I just figured people would know me by my work, and I make a point of "signing" it, just... it doesn't go out very far. And yeah, I'm feeling kinda low on self-worth. The thing about giving oneself credit is, is it useful if the credit you give yourself doesn't match the credit others give you? (Regardless of who is right objectively). Doesn't that just increase the amount of cognitive dissonance in the world?

The people I mentioned are currently mildly worried about my mental well being. I'm not. I just don't see the point in continuing to do stuff like this; maybe I'd be happier being a fisherman or a cobbler, is all.

> maybe I'd be happier being a fisherman or a cobbler

To be fair, they do things that benefit others, too. Lil Nas X and Captain Highliner are already getting all the credit for shoes and fish, though.

Try not to paint everyone with the same brush stroke. Your use of the word "others" ignores the fact that the people you impact are the ones that count, and yet you're allowing yourself to get hung up on not getting patted on the head by people outside that loop. Are you doing these things for the other person, or for you?

Also: If people you know personally are questioning your mental condition, it's usually a good time to get a second opinion. Talk to your GP. There can be changes that occur over time that you may not notice, out of daily familiarity, but are stark to people who don't see you daily.
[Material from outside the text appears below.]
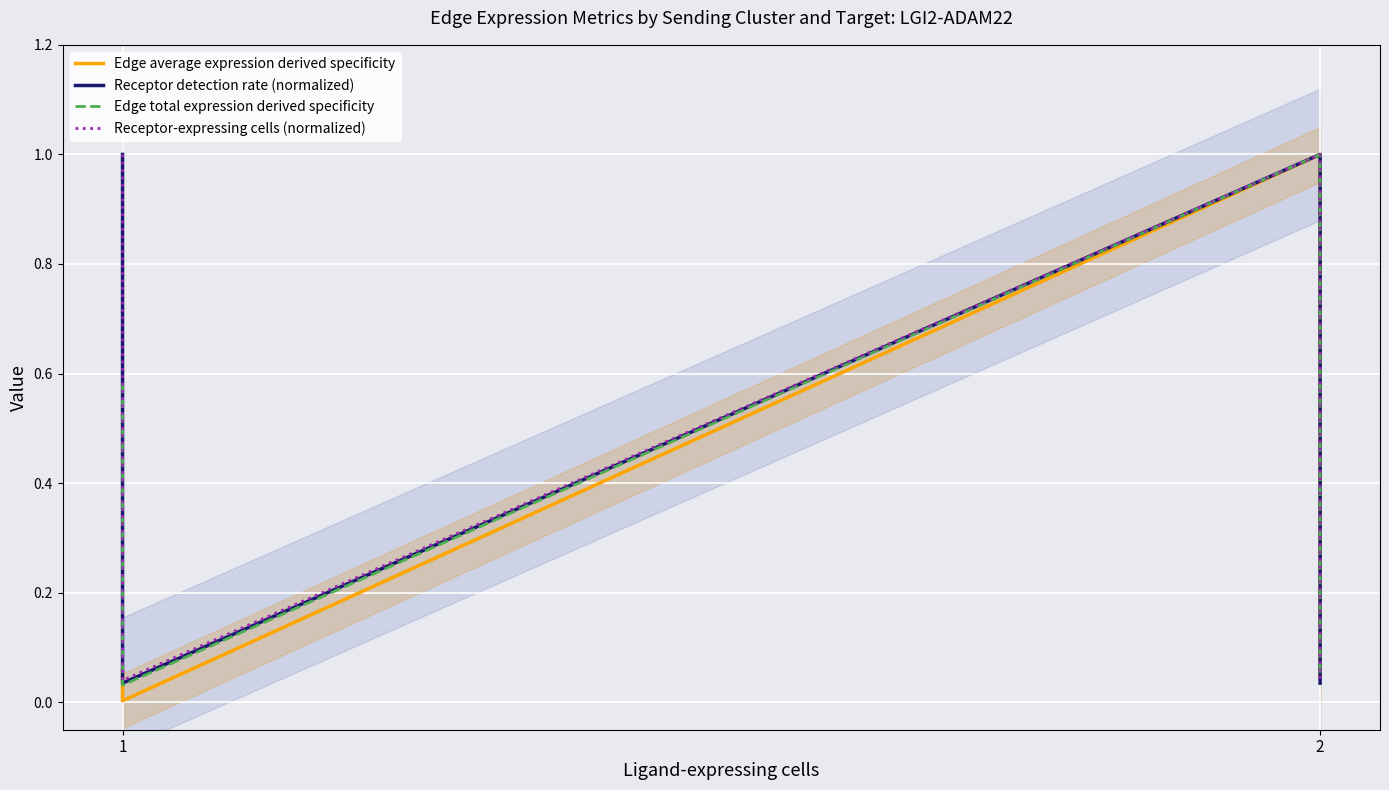

The value of Receptor detection rate (normalized) at 1 is 1.5. True or false?

False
You've mentioned it enough that it seems you are also concerned, even while passing it off.

I think everyone likes headpats, ask the nearest dog/cat/bunny for verification :) I'm doing things for the thing that needs done, mostly. But yeah the glory is more important to me than the money. It used to feel good, now it doesn't. Guess assuefaction happens with everything and the dopamine pump dries up with everything. I've talked to a therapist a couple of weeks ago.

And yeah, that's a thing about a society that has fully globalized. There's only room for one set of glory hounds. Kids who want to get into building stuff are inspired by Colin Furze, not by the guy down the street who makes wheelchair ramps out of pallets.
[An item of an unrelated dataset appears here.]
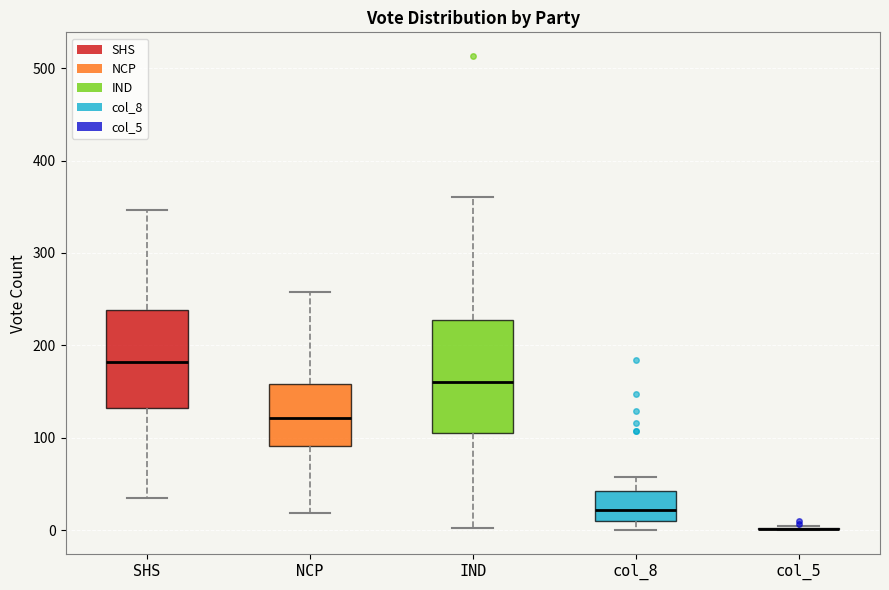

Which box is the tallest, from its lower edge to its upper edge?

IND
> Kids who want to get into building stuff are inspired by Colin Furze, not by the guy down the street who makes wheelchair ramps out of pallets.

That's pretty dystopian. Kids have to be exposed to causes before they can possibly develop compassion for them. That puts it square in the parent's department.
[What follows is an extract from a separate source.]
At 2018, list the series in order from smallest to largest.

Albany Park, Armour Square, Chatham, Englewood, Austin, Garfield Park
I guess if you need to be that glory hound, you'll have to do it the old fashioned way: by earning it through your works. Whining extensively about it won't get you very much glory. Completely the opposite, likely.

That's the thing. I'm 40. I've done work in a number of fields, and I was hoping that it'd be speaking for itself by now, but I don't see a whole lot of evidence that it has done that.

And yes, it is dystopian. It's also what I observe. As for me being a glory hound, I'm fully aware that it's not a virtue, but I'm motivated more by notoriety than by, say, riches or patriotism.

Whining extensively seems to work pretty well for a narrow category of people, although they tend to do it on Twitter, not HN, admittedly.

What happened with my dad is that I'm in California, he is in Italy, I managed to do a bunch of stuff to help keep the hospital in our hometown in Italy open at the very start of the pandemic, and since I don't feel safe flying back to Italy even now, the award was given to my dad. Since it's the same family, everyone over there felt that it was fine. The family vs. individual balance is different between Italy and California.